At eight o’clock, Graham was wheeled out of surgery to post-op. Hugh and Caroline stood beside him while the anesthetic wore off, his little body seizing against the diluting of the narcotic in his bloodstream. During the worst of it, Caroline held Graham’s shoulders and the nurse held his legs and Hugh felt so guilty he couldn’t look. When it was over, they followed Graham’s stretcher to his balloon-bordered room on the pediatric floor of the hospital. Graham had a private room with a view of the parking lot and the rolling hills to the west of town. Hugh stood by the windows while the floor nurse set up Graham’s IV and connected a tiny pulse monitor to his index finger. He was already asleep, from the painkillers or sheer exhaustion.

Sometime after ten, Hugh touched Caroline’s arm and told her he should go.

“It’s late,” Caroline agreed. She reached into her purse and pulled out a piece of gum and he watched her fold the sugared stick into her mouth and move it cheek to cheek with her tongue.

“Will you sleep?” asked Hugh.

“Sure.” She pointed to Graham’s bed. “There’s plenty of room. I’ll have a friend bring me a change of clothes.”

“I’ll come back tomorrow,” Hugh offered.

In the glow of the bedside light, Caroline reached out to him and he felt her arms around his neck, and then she was hugging him. Hugh stooped and let his arms circle her. She was tiny and he could feel every bone in her back.

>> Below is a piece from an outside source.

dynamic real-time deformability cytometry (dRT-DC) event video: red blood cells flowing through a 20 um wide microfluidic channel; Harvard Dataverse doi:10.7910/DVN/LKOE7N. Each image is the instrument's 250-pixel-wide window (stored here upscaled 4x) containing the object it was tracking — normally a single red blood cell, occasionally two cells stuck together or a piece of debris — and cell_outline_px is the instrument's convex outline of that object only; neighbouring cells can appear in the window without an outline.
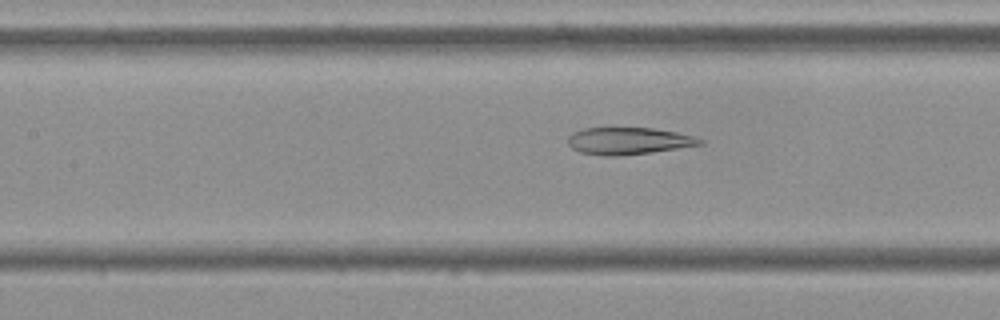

“Thank you for staying with us,” said Caroline softly, so as not to disturb Graham. “I couldn’t have gotten through it without you.” Her lips brushed his ear and he let his hand find her neck, where the skin was warm and soft.

He considered staying exactly where he was, but finally he pulled away and they stood near each other, no longer touching.

“Come at lunchtime tomorrow,” said Caroline. “Hopefully Graham will be awake.”

Outside in the hallway the lights were too bright, and the sounds—nurses squeaking in soft shoes, phones ringing combatively—made Hugh want to retreat back to Graham’s room. Tomorrow, Hugh thought. It was not long to wait.

He told himself he was doing the right thing. He promised himself he’d tell Anne about the accident on the playground. But when Hugh got home, at half past ten, Anne’s car wasn’t in the driveway and he found a note on the kitchen counter:
The kids have eaten. I’m going back to work for a few hours. Let’s talk tomorrow.
But they never did.

*   *   *

That night he dreamed of the cabin in the Berkshires where, until his brother’s death, Hugh had spent his childhood holidays. It was winter again, but in the dream Hugh had not seen George, only Caroline, who was naked on the rock above Reacher Falls, the air freezing but the sun-drenched shale warm against their skin. Hugh curled his body against Caroline’s side, wanting to have sex, but he was overly conscious of the wind off the frozen river. He rolled away, touching his back to the stone, then pushed up against her again, cold, back and forth until Hugh woke, hard, on Anne’s side of the bed.